▶ Task item
Within the data below, state how many lines contain the string "hand". Provide the number only.

▶ Data
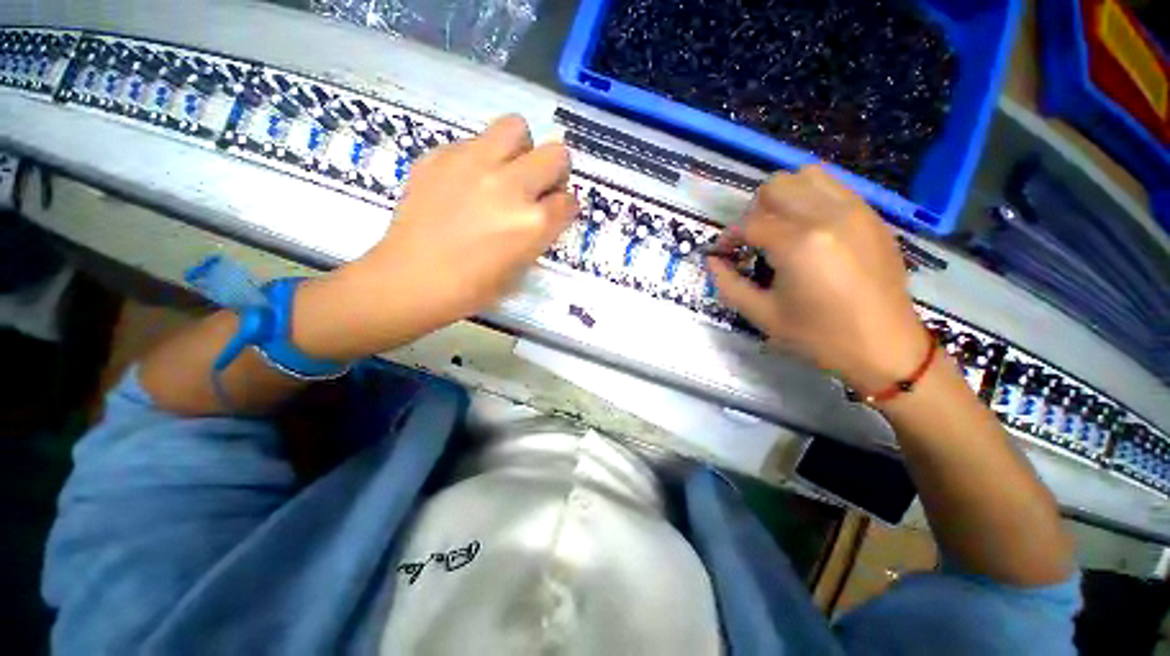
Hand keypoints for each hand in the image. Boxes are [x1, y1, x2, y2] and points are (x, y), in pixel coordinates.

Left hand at [293, 115, 577, 358]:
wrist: (412, 279)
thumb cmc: (472, 287)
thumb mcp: (521, 267)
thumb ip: (539, 233)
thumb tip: (544, 211)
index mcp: (533, 223)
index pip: (569, 200)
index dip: (564, 208)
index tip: (554, 213)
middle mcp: (511, 186)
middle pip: (556, 154)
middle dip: (553, 172)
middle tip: (536, 188)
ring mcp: (474, 164)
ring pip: (517, 127)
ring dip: (520, 149)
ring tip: (505, 171)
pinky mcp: (441, 155)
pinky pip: (474, 141)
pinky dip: (479, 158)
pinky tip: (466, 182)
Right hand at [707, 165, 924, 392]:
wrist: (886, 348)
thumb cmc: (819, 336)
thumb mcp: (762, 315)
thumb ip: (728, 284)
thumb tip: (711, 261)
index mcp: (798, 244)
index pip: (749, 222)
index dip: (727, 237)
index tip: (722, 254)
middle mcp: (828, 215)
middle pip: (775, 186)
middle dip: (753, 211)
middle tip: (751, 240)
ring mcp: (855, 210)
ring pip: (806, 176)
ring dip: (782, 197)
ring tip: (778, 227)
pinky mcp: (872, 215)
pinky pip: (833, 187)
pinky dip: (810, 198)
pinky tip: (807, 228)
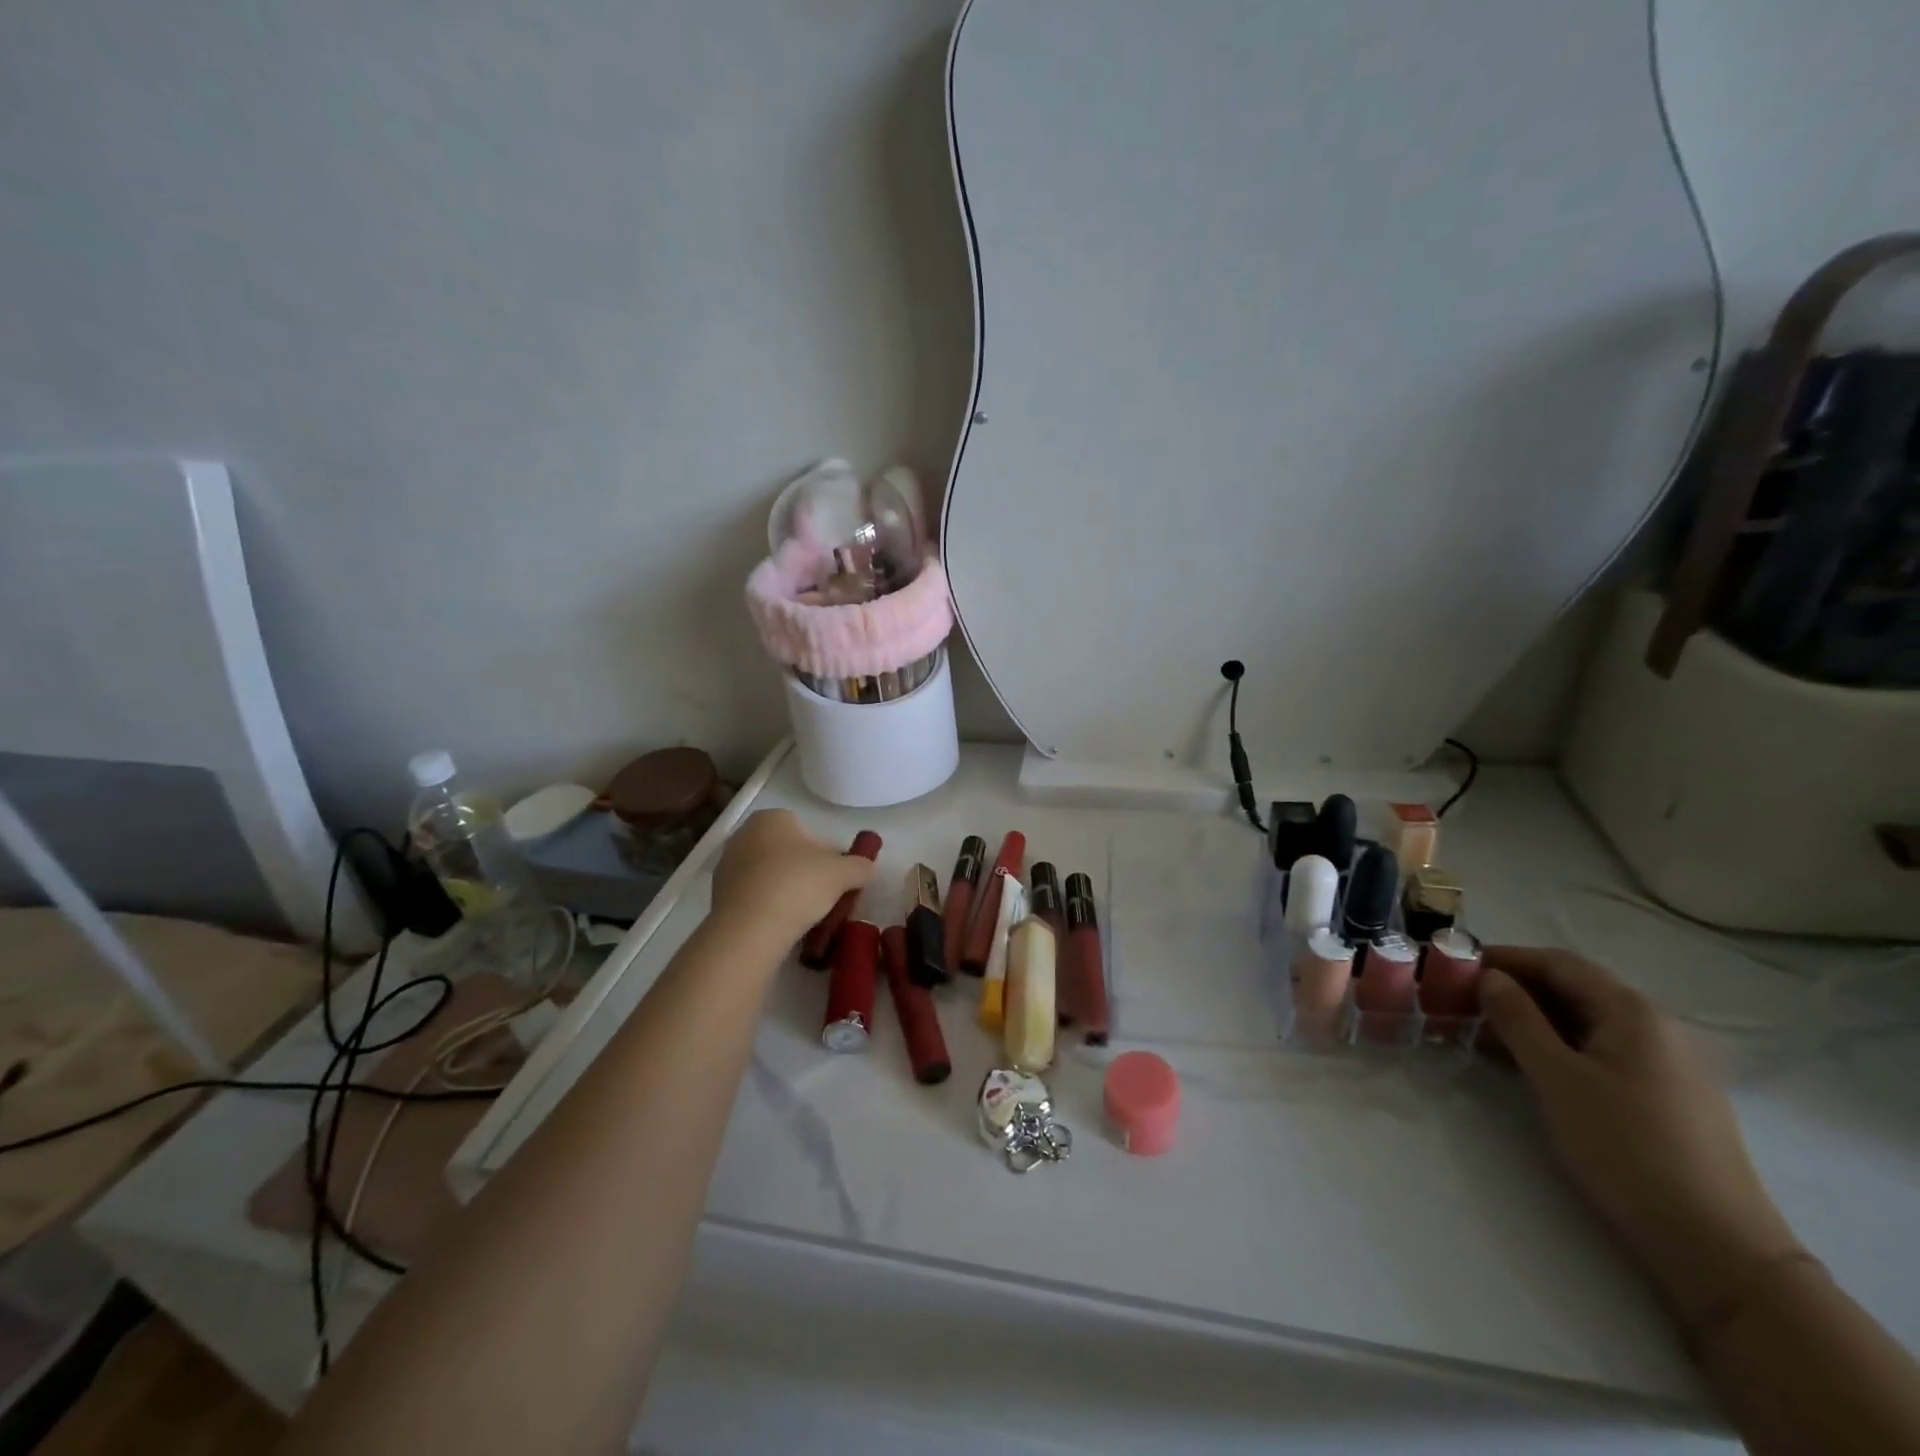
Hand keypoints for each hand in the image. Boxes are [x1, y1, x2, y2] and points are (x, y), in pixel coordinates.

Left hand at [709, 810, 876, 945]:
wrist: (750, 929)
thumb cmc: (798, 885)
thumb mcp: (843, 873)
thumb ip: (860, 866)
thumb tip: (868, 867)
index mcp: (772, 818)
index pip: (807, 831)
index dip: (826, 854)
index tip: (836, 877)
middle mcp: (744, 834)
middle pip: (787, 852)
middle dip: (805, 871)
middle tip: (824, 896)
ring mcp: (727, 865)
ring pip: (769, 874)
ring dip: (786, 889)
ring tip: (804, 915)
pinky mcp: (717, 895)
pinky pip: (753, 896)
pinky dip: (768, 906)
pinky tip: (781, 925)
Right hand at [1480, 946, 1801, 1324]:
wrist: (1715, 1247)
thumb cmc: (1626, 1147)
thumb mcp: (1556, 1077)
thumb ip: (1517, 1019)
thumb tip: (1489, 977)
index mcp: (1633, 1012)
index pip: (1558, 963)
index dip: (1505, 958)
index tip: (1456, 964)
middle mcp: (1656, 1027)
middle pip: (1574, 989)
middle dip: (1514, 989)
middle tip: (1461, 999)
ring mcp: (1666, 1064)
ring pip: (1585, 1022)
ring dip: (1531, 1019)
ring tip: (1482, 1032)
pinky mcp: (1665, 1097)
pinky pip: (1600, 1051)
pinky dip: (1557, 1045)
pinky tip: (1525, 1064)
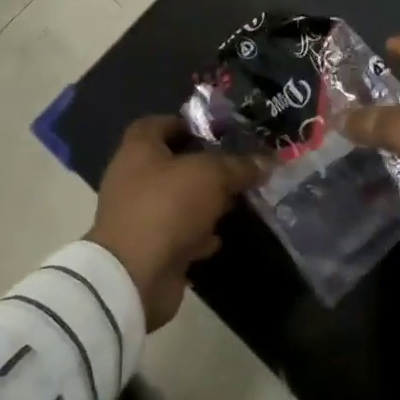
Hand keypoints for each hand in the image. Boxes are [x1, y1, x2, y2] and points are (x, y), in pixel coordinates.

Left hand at [87, 116, 265, 329]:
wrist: (134, 276)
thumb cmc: (167, 207)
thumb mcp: (210, 176)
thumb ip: (238, 166)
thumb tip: (266, 161)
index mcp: (138, 149)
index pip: (159, 124)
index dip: (186, 124)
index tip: (218, 133)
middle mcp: (132, 178)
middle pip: (172, 164)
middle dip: (204, 167)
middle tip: (237, 168)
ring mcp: (137, 215)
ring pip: (176, 200)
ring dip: (203, 203)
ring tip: (236, 202)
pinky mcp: (146, 248)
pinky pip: (176, 233)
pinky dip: (196, 235)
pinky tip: (219, 238)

▶ Task result
8